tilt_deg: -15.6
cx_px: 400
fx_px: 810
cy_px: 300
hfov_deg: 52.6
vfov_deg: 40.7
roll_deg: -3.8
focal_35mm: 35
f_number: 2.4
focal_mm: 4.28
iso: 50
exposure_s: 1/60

==

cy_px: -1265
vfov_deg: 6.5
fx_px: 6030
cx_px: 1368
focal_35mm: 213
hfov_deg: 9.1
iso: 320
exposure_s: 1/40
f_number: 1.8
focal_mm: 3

* THE TASK
Retype the portion of the data above that starts on the line with "roll_deg: -3.8" and finishes on the line with "exposure_s: 1/60", including both of those lines.

* SOLUTION TO THIS PROBLEM
roll_deg: -3.8
focal_35mm: 35
f_number: 2.4
focal_mm: 4.28
iso: 50
exposure_s: 1/60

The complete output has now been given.